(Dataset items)
------------------------------------------------------------------------

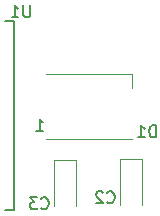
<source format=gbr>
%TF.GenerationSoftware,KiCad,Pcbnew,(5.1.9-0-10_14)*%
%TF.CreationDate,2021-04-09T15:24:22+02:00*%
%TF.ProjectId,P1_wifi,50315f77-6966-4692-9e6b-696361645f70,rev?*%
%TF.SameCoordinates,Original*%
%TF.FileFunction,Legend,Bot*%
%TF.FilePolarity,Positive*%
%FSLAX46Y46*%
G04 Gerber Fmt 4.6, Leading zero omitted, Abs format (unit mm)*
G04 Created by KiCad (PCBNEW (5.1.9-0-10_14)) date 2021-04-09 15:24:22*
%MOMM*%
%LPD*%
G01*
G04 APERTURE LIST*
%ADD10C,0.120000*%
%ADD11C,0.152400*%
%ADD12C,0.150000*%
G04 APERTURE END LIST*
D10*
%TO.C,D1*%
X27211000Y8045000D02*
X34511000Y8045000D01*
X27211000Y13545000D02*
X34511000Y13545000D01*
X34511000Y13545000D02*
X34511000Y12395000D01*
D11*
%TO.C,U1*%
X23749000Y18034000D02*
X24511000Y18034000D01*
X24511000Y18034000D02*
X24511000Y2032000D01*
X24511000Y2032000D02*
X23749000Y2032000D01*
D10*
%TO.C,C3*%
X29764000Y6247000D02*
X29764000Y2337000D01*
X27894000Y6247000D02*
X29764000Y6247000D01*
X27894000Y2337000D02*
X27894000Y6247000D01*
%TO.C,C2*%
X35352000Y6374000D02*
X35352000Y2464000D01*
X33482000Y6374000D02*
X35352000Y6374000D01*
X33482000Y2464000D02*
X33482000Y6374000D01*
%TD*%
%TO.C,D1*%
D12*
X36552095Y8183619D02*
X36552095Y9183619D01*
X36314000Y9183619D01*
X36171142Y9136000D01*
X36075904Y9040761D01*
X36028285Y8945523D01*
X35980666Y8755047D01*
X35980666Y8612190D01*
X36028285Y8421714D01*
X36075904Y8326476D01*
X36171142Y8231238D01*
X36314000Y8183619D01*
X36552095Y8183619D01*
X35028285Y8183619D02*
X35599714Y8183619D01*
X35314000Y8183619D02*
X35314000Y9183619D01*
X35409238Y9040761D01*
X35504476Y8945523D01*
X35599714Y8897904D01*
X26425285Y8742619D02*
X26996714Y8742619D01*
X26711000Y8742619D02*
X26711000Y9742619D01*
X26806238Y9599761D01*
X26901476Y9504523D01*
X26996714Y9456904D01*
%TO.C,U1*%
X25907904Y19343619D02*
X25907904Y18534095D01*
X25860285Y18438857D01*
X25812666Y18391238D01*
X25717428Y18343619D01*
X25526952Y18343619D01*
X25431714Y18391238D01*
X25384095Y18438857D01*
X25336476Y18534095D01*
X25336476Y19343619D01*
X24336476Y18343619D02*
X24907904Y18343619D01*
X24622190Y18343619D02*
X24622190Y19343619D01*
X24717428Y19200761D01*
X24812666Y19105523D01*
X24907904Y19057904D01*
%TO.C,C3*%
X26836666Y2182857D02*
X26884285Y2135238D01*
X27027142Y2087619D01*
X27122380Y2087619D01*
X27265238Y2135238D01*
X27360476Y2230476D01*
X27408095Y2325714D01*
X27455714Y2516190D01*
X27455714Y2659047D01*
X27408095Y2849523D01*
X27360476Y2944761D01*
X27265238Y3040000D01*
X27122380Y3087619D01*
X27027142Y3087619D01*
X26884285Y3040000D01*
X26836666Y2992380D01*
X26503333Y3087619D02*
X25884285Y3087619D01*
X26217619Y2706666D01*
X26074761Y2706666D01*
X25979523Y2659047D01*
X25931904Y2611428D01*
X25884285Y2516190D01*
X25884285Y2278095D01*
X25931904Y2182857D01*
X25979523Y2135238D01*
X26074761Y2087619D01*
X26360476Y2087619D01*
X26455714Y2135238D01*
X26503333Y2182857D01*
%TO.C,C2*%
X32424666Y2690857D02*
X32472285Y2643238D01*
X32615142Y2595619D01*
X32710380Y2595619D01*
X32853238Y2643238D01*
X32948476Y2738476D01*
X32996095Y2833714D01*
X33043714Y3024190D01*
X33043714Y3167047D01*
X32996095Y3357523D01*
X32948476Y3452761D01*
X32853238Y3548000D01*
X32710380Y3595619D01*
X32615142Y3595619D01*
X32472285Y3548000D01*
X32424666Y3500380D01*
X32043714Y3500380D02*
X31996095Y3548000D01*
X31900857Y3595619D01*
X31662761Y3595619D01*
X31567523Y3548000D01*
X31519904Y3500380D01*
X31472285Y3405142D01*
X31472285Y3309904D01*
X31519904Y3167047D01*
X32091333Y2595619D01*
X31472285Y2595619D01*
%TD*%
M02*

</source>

------------------------------------------------------------------------

WHAT TO PRODUCE
Within the data above, the lines from the one with "X27408095Y2325714D01*" to the one with "X25979523Y2135238D01*" must be repeated exactly; no other line belongs in the answer.

RESULT OF THIS EXERCISE
X27408095Y2325714D01*
X27455714Y2516190D01*
X27455714Y2659047D01*
X27408095Y2849523D01*
X27360476Y2944761D01*
X27265238Y3040000D01*
X27122380Y3087619D01*
X27027142Y3087619D01*
X26884285Y3040000D01*
X26836666Y2992380D01*
X26503333Y3087619D02*
X25884285Y3087619D01*
X26217619Y2706666D01*
X26074761Y2706666D01*
X25979523Y2659047D01*
X25931904Y2611428D01*
X25884285Y2516190D01*
X25884285Y2278095D01*
X25931904Y2182857D01*
X25979523Y2135238D01*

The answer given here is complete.